== Your tasks ==
a - Summarize the passage on NSA surveillance in two sentences.
b - According to the passage on NSA surveillance, what share of worldwide Internet traffic does the NSA say it "touches" every day?

== Text section ==
Last Thursday, however, the Washington Post revealed that the NSA has violated the privacy of US citizens and overstepped its authority thousands of times every year. For instance, the Snowden documents reveal that, due to a programming error, phones calls in Washington (area code 202) were intercepted because of confusion with Egypt (area code 20), the actual target of the surveillance. It comes as little surprise, though, that this escaped the attention of the branches of the government charged with overseeing NSA activity. The most recently disclosed documents reveal that the NSA instructs its analysts not to provide too much detail in their reports to the US Department of Justice and Clapper's Office of the Director of National Intelligence.
The NSA's Not-So-Light Touch
The NSA analysts apparently feel that the illegal surveillance of US citizens presents no serious consequences. This is indicated by a document seen by SPIEGEL which states that, if Americans inadvertently fall under the scope of surveillance, it has to be reported internally, but otherwise there is "nothing to worry about."
The public justifications made by the NSA bear a startling resemblance to the fine semantics of statements that have been made by German officials, which must be read very carefully. One example of this is the most comprehensive press release in the history of the NSA, which the intelligence agency released on Friday, August 9.
In one shaded section of its seven-page declaration, the NSA vaguely writes that it "touches" only about 1.6 percent of worldwide Internet traffic every day -- without providing any further explanation of its unusual use of the word "touch" in this context.

== Data extract ==

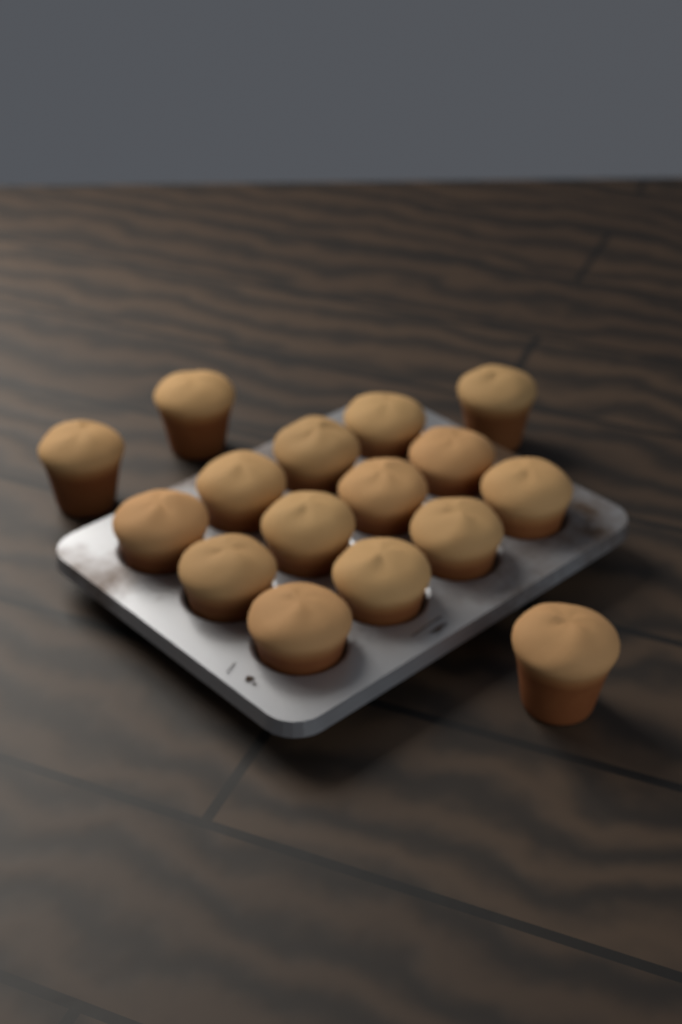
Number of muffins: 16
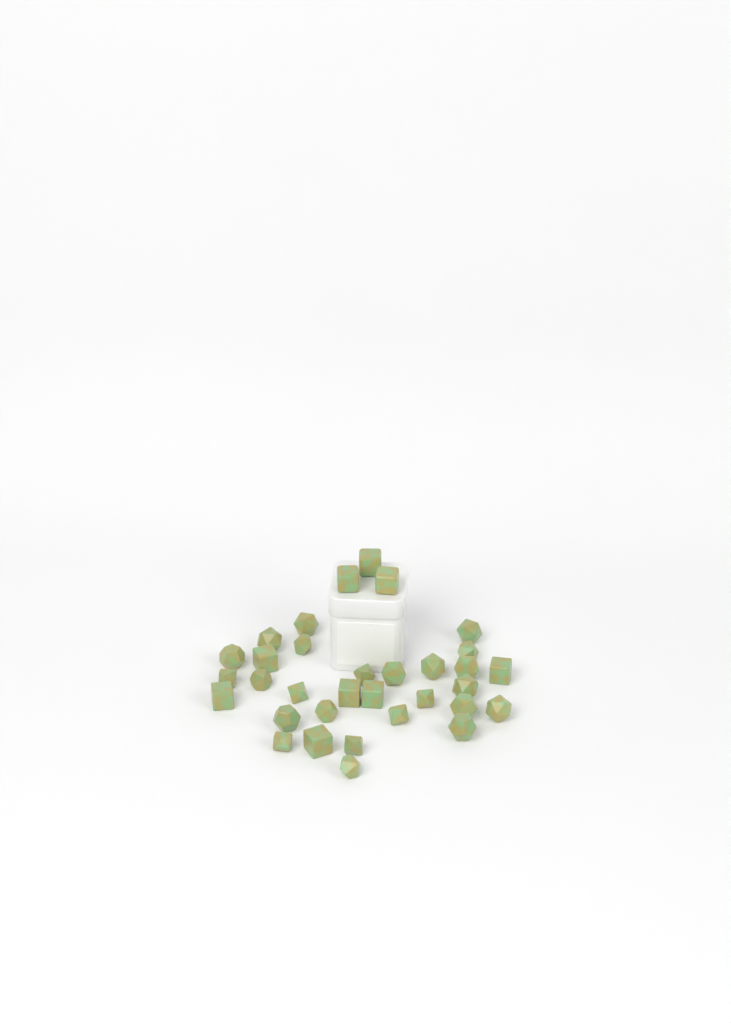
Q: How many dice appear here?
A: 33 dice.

== Answers given ==
a - The Washington Post revealed that the NSA has violated the privacy of US citizens and overstepped its authority thousands of times a year, for example intercepting calls from Washington's 202 area code after a programming error confused it with Egypt's 20. Documents also show that the NSA tells its analysts not to give too much detail in reports to the Justice Department and the Office of the Director of National Intelligence, and its August 9 press release says it "touches" only about 1.6 percent of worldwide Internet traffic daily without explaining the term.

b - About 1.6 percent.